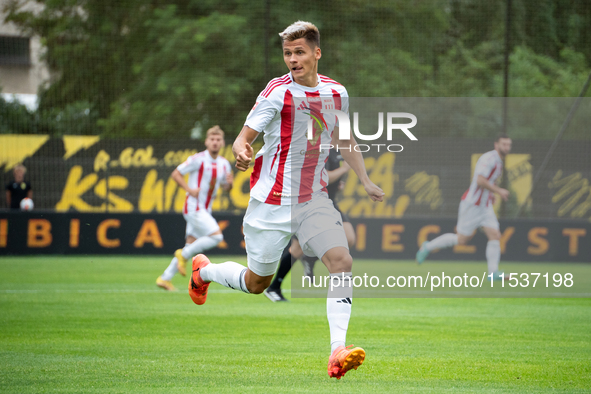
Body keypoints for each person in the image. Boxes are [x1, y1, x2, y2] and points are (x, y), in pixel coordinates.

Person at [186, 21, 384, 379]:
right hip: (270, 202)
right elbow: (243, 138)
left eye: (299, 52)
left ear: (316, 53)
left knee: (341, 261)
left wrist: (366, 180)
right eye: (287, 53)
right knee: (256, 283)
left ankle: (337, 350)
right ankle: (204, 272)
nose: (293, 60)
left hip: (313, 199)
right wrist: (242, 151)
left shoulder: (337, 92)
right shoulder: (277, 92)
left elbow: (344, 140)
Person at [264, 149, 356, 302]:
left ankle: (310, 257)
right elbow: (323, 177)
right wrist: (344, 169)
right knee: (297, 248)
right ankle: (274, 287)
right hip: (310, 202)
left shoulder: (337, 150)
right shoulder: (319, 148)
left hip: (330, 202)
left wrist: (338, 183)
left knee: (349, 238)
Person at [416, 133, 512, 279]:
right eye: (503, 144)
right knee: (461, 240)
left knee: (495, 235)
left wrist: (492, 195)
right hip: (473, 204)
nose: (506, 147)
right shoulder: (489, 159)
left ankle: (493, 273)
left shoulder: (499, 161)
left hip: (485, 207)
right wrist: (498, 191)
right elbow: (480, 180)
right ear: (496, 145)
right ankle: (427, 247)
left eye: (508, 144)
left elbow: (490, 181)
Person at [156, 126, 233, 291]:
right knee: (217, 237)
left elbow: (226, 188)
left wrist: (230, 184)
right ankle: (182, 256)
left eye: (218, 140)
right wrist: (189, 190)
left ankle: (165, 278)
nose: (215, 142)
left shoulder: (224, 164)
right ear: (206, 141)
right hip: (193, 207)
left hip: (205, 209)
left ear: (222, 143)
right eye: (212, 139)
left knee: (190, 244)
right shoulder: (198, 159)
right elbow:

Work required: The answer should consist of the lines from the one with "nose: (506, 147)" through the last line of the entries, duplicated exactly and nothing more.

Answer to this exercise:
nose: (506, 147)
right shoulder: (489, 159)
left ankle: (493, 273)
left shoulder: (499, 161)
left hip: (485, 207)
right wrist: (498, 191)
right elbow: (480, 180)
right ear: (496, 145)
right ankle: (427, 247)
left eye: (508, 144)
left elbow: (490, 181)
Person at [156, 126, 233, 291]:
right knee: (217, 237)
left elbow: (226, 188)
left wrist: (230, 184)
right ankle: (182, 256)
left eye: (218, 140)
right wrist: (189, 190)
left ankle: (165, 278)
nose: (215, 142)
left shoulder: (224, 164)
right ear: (206, 141)
right hip: (193, 207)
left hip: (205, 209)
left ear: (222, 143)
right eye: (212, 139)
left knee: (190, 244)
right shoulder: (198, 159)
right elbow:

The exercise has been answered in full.